▶ [Given text]:
====================

Who is Claudia Ligari?
Italian born fashion designer, adopted by London since 2004. Graduated from Istittuto Marangoni in Milan in 2004, after quite few painful years of random jobs in retail and a pretty good career as a senior designer for most of the well-known British high street brands I’ve finally launched my very first collection in SS11. I have a strong personality, stubborn but not so difficult to deal with, always hungry for newness and bored of things too quickly. I love my job but not so much the fashion world in general and when I create my mind is a mess!

What is your current state of mind?
Up and down, excited but scared at the same time. I just moved back to Italy after 9 years in London and it’s a pretty big challenge!

What is your motto?
If you want something done properly do it by yourself!

What is your obsession?
Not sure, I guess I’m obsessed by the fact of asking constantly to myself if I am happy or not

Your last dream (during sleeping :) )?
Really weird! I was like an actor in my own movie/dream. I was presenting my latest collection in London but everything was going wrong and we didn’t have drinks or music…and then, when we finally managed to sort everything out and started dancing all of the sudden the war exploded around us!! Some random people where shooting us and I kept running around from one room to the other but what was also weird was the fact the in one room everyone seemed to be pretty happy and relaxed and kept having fun when in the other room everyone was about to die or shooting someone else!! Horrible!…I guess  it reflects the state of my mind at the moment…a bit shook up.

What is your best quality and what is your biggest weakness?
I  am very tenacious but too impulsive

Which talent would you most like to have?
I’d love to be an amazing seamstress but I just don’t have the patience…

What would you change about yourself?
As I mentioned above I’d love to be less impulsive and more rational sometimes.

What the word freedom means to you?
Everything. If I don’t feel free I can’t live happily. I’m a very independent person and I hate when situations or people come my way and hold me back from what I have to do.

Best and worst memory?
Best memories are about the first few years that I lived in London, is when I finally found myself and friends who truly understood me. Worst memory is when my sister had an accident and she was badly injured…in those moments you stop leaving and just hanging in a parallel world, horrible.

In what occasion do you lie?
When I know it’s best for everyone not to know the truth, we call it “white lies” right?

Which smell remembers you your childhood?

====================

▶ [Information]:
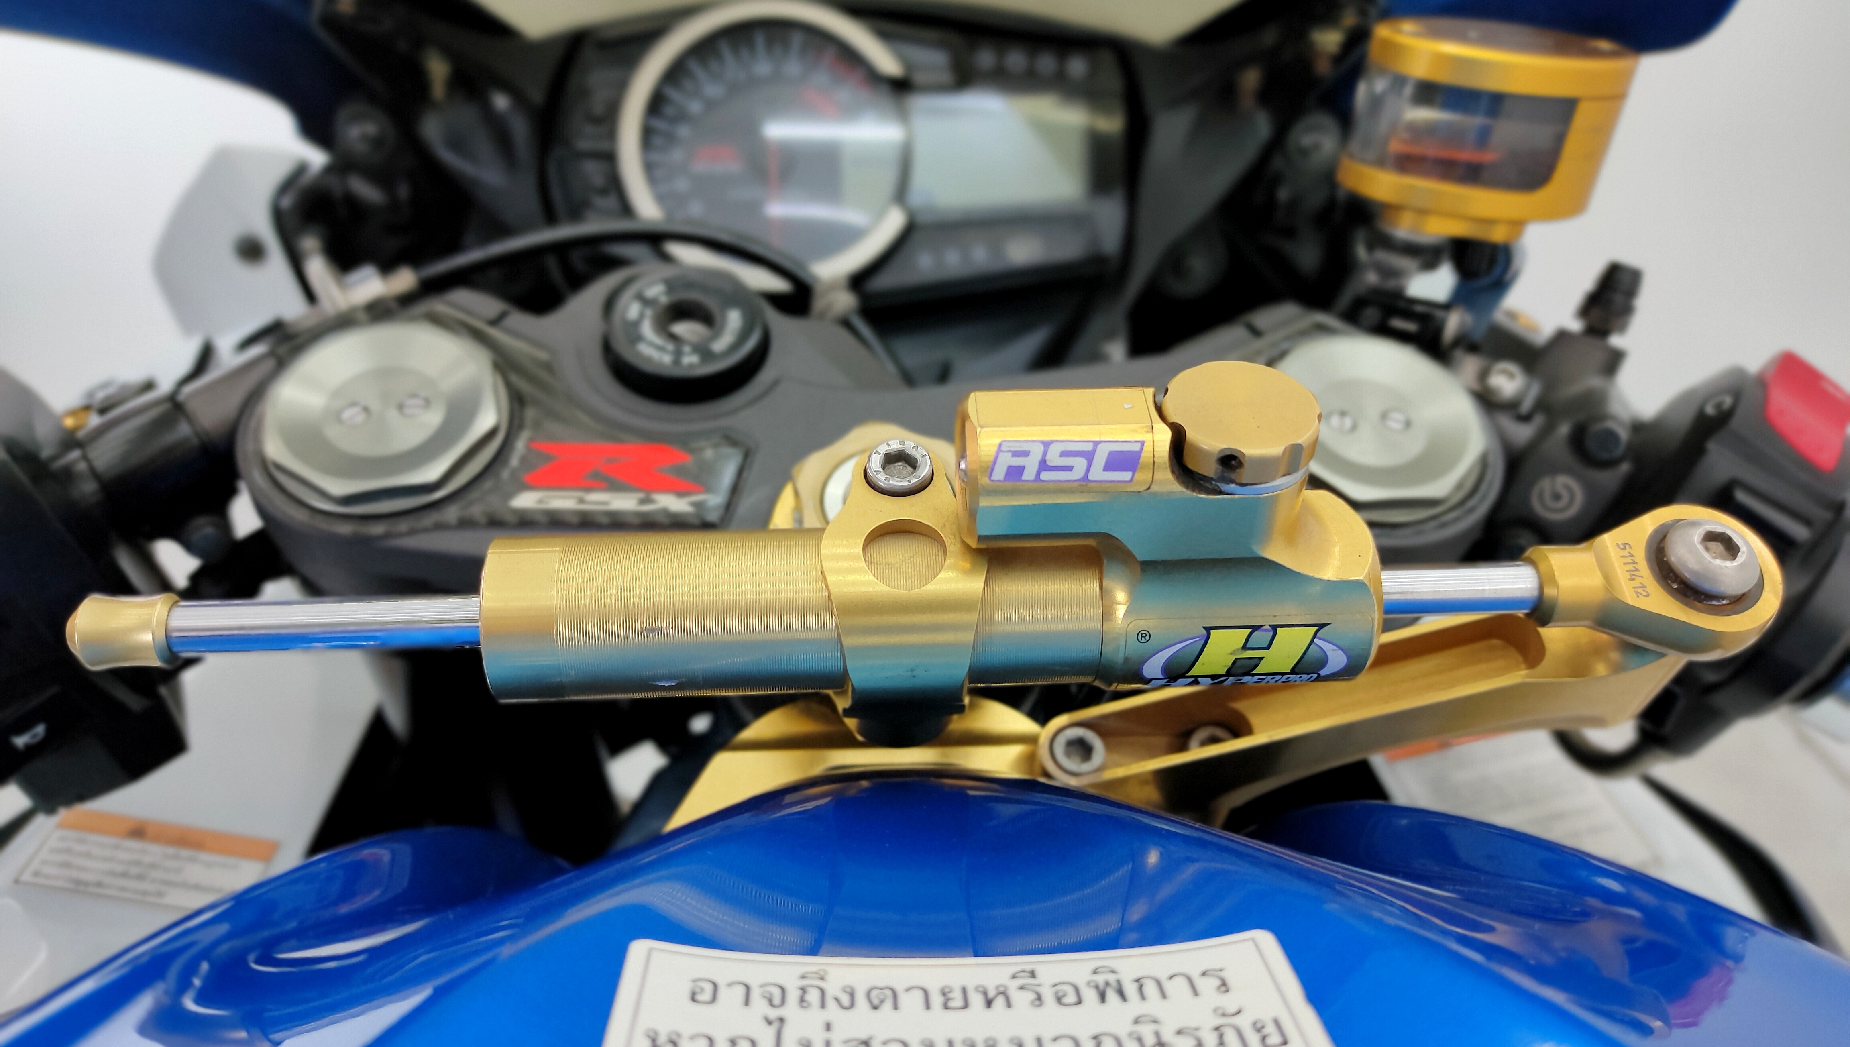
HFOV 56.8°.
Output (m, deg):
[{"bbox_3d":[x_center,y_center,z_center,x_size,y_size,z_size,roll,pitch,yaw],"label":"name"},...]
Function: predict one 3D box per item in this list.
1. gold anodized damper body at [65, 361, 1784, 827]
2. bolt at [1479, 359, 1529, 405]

====================

▶ [Required work]:
A. According to the interview, how many years did Claudia Ligari spend in London before moving back to Italy?
B. Quote the interview word for word, from "If you want" up to and including "sleeping :) )?".

▶ [Solutions to the exercise]:
A. Nine years.

B.
If you want something done properly do it by yourself!

What is your obsession?
Not sure, I guess I’m obsessed by the fact of asking constantly to myself if I am happy or not

Your last dream (during sleeping :) )?